1 of 1 people found the following review helpful
Your granchildren will read it in college in 50 years. Why not read it now?,
This review is from: The Last Days of Old Beijing: Life in the Vanishing Backstreets of a City Transformed (Hardcover)
Journalists, businessmen, students, professors and diplomats in Beijing are all reading this book. Everyone's got a copy lying around that they're working on or have just finished, and for good reason: The Last Days of Old Beijing is an easy, thoughtful read about a culture, a country, a society, a city, a neighborhood and then the lives of a small group of people in a warren of dilapidated, traditional housing one step away from the wrecking ball in old Beijing. An elegiac memoir of the author's life as an accepted member of this poor community, a hilarious account of the misadventures of all sorts of people living in the hutong, and a wider criticism of the tragedy of the destruction of China's past in the name of money, The Last Days of Old Beijing is also a suspense story pitting tradition and locals against the wealthy and powerful development forces Meyer calls only "The Hand."
The journalism is impeccable and the writing a joy.
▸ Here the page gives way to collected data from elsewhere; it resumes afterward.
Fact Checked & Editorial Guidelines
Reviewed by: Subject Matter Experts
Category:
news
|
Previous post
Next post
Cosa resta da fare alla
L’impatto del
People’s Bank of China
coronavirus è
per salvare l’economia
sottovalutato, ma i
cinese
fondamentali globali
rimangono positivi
In this example, he is recounting his conversation with a Chinese writer: "Like Feng, Zhang felt he was finished writing books; the cataloging of heritage took all his time. "My first book was about the Eight Big hutong," he said, holding his hands parallel, with the palms facing in, before his stomach. "I just finished another book on Dazhalan's history, which covers one hundred and fourteen hutong." His hands moved farther apart, framing his body. "That just got me interested in the rest of Beijing's remaining neighborhoods." The space between his hands grew wider. "Then I wanted to know more about all of China." Now his arms were fully outstretched. "Next I need to learn about all of the world's other cities and how they protect heritage!" His arms windmilled in the ashy air."
Each page contains a treasure, and you will be smarter and more insightful when you finish. Chinese history professors will assign this book in their classes fifty years from now. Why not get a jump on your grandkids and read it now?
I rate along with John Pomfret's Chinese Lessons and Peter Hessler's River Town as one of the three best on China today.